The following first appeared in the Bay Journal.
It isn't ideology. It isn't hyperbole. It isn't an attack on the family farmer or rural Maryland.
It is, simply, common sense. Science says we have far too much manure-based phosphorus being applied to land on the Eastern Shore of Maryland. You might call it a manure crisis.
Farm fields cannot absorb the phosphorus in the 228,000 tons of excess chicken manure applied annually. Virtually everyone agrees that this problem cannot be the status quo and that the problem of too much pollution, wherever it is, creates environmental, economic and human health havoc. Just look at the state of the rivers on the Eastern Shore.
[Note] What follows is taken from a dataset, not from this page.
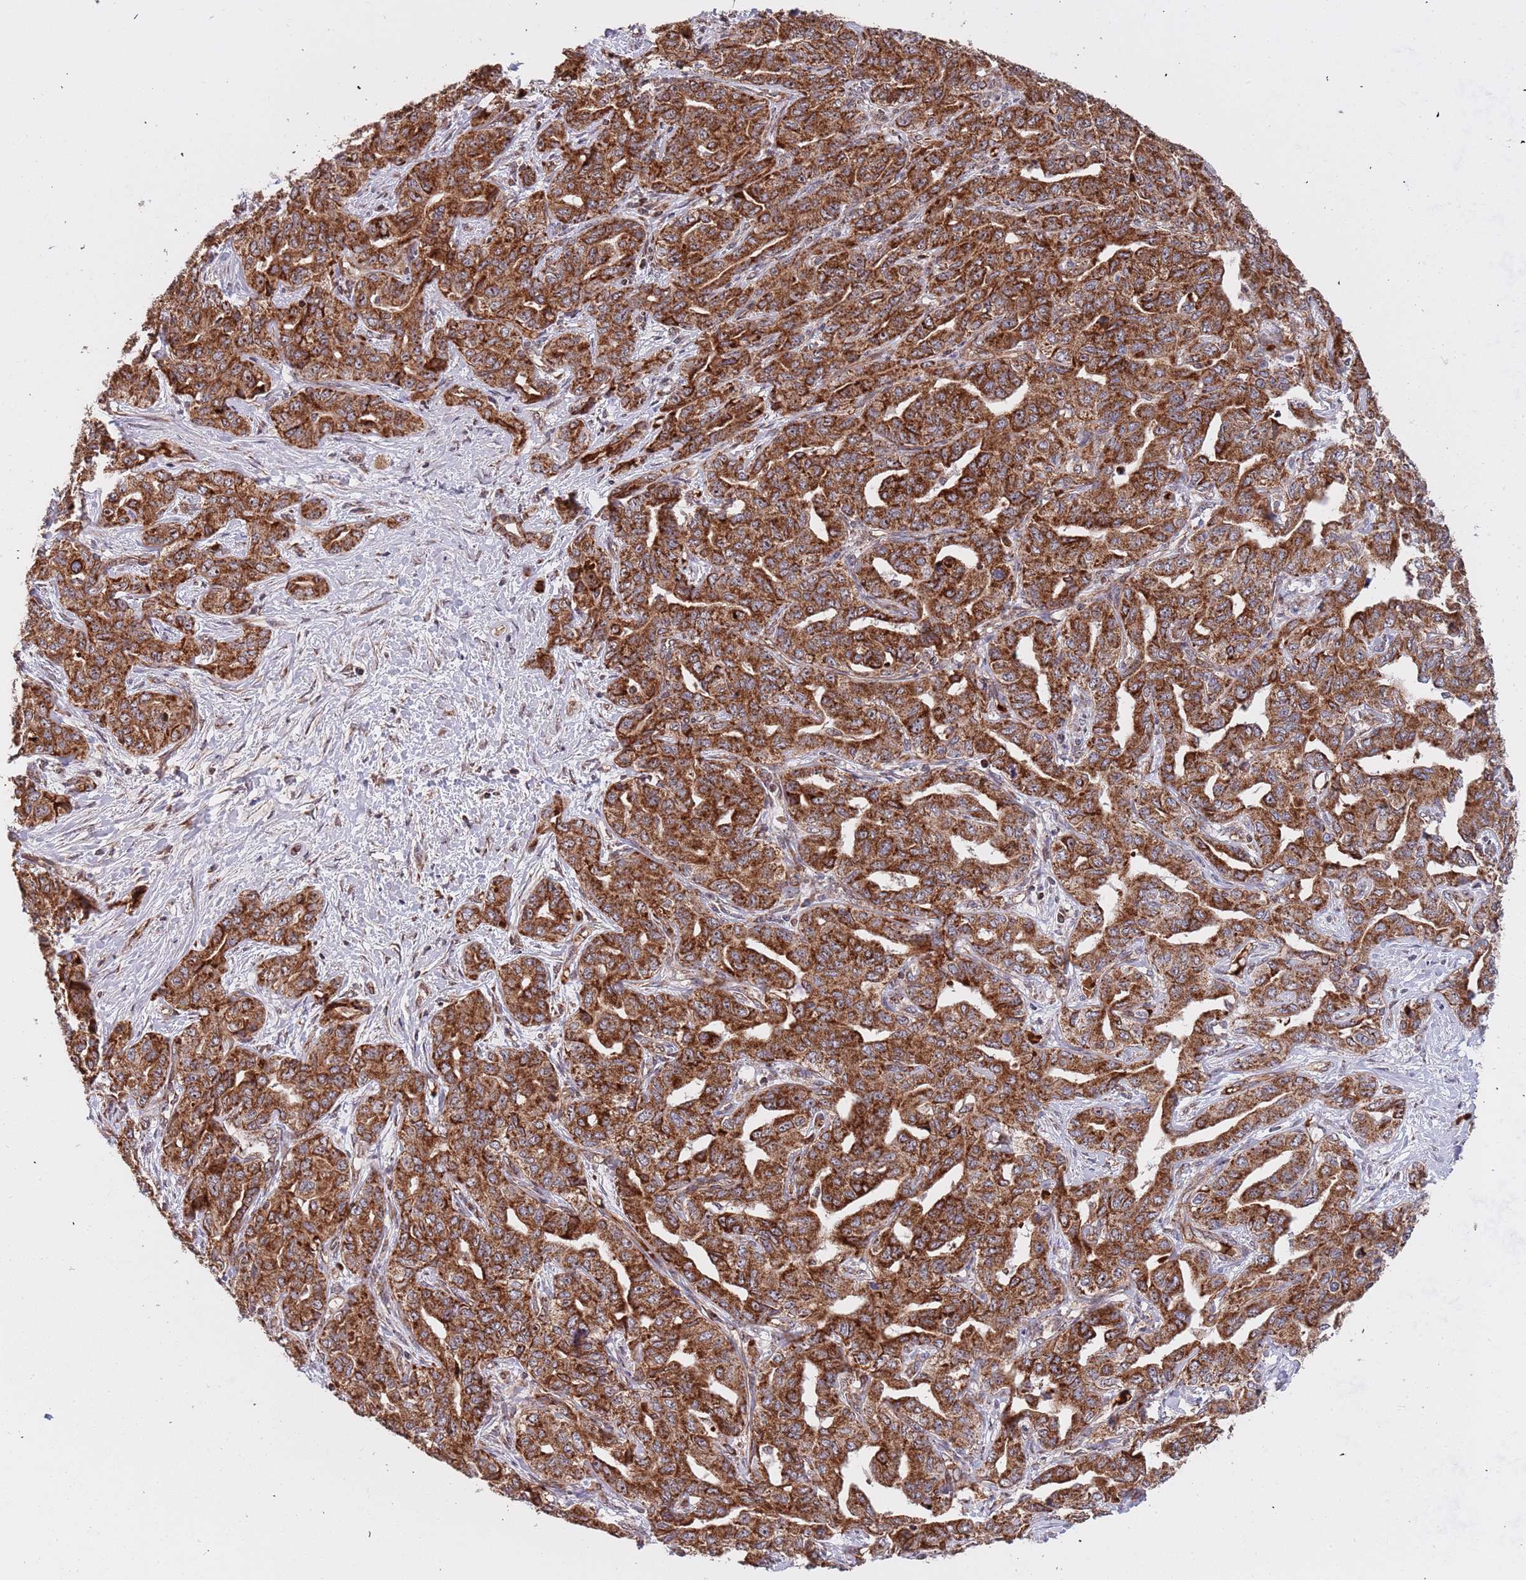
{"staining": {"intensity": "strong", "quantity": ">75%", "location": "cytoplasmic/membranous"}, "tissue": "liver cancer", "cell_type": "Tumor cells", "image_type": "cancer", "snomed": [{"axis": "morphology", "description": "Cholangiocarcinoma"}, {"axis": "topography", "description": "Liver"}], "caption": "A micrograph of cholangiocarcinoma (liver) stained for a protein reveals strong cytoplasmic/membranous brown staining in tumor cells.", "gene": "DCHS1", "patient": {"sex": "male", "age": 59}}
The good news is that there is a simple, common sense solution to the pollution problem on Maryland's Eastern Shore. It is the Phosphorus Management Tool, and it has been offered not once, not twice, but three times. Each time it has been proposed, someone stands up and says, "I'm all for clean water, but not here, not now."
Our view at the Chesapeake Bay Foundation is that the phosphorus management tool is the very least we should do to solve the manure crisis on Maryland's Eastern Shore. Our elected leaders in the legislative assembly and the governor-elect need to find the political will to make this simple tool a reality farmers can use to do what they say--and we believe--they want to do: the right thing.
And, our elected officials need to act now. We invite them to join us, have a look for themselves, and talk to the watermen whose catches are threatened by bad local water quality.
The Chesapeake Clean Water Blueprint 2017 mid-term pollution reduction goals are right around the corner. Maryland needs to accelerate efforts to meet its goals, especially on the Eastern Shore. Delaying the adoption of the phosphorus management tool further will only mean reductions will have to come from other pollution sectors, perhaps from wastewater treatment. And, achieving reductions from every other sector--is many times more costly.
Maryland has long been a leader in Bay restoration. The decisions and actions our leaders take concerning the simple, long-awaited, badly-needed, cost-effective phosphorus management tool will be a harbinger of the state's leadership role in the future.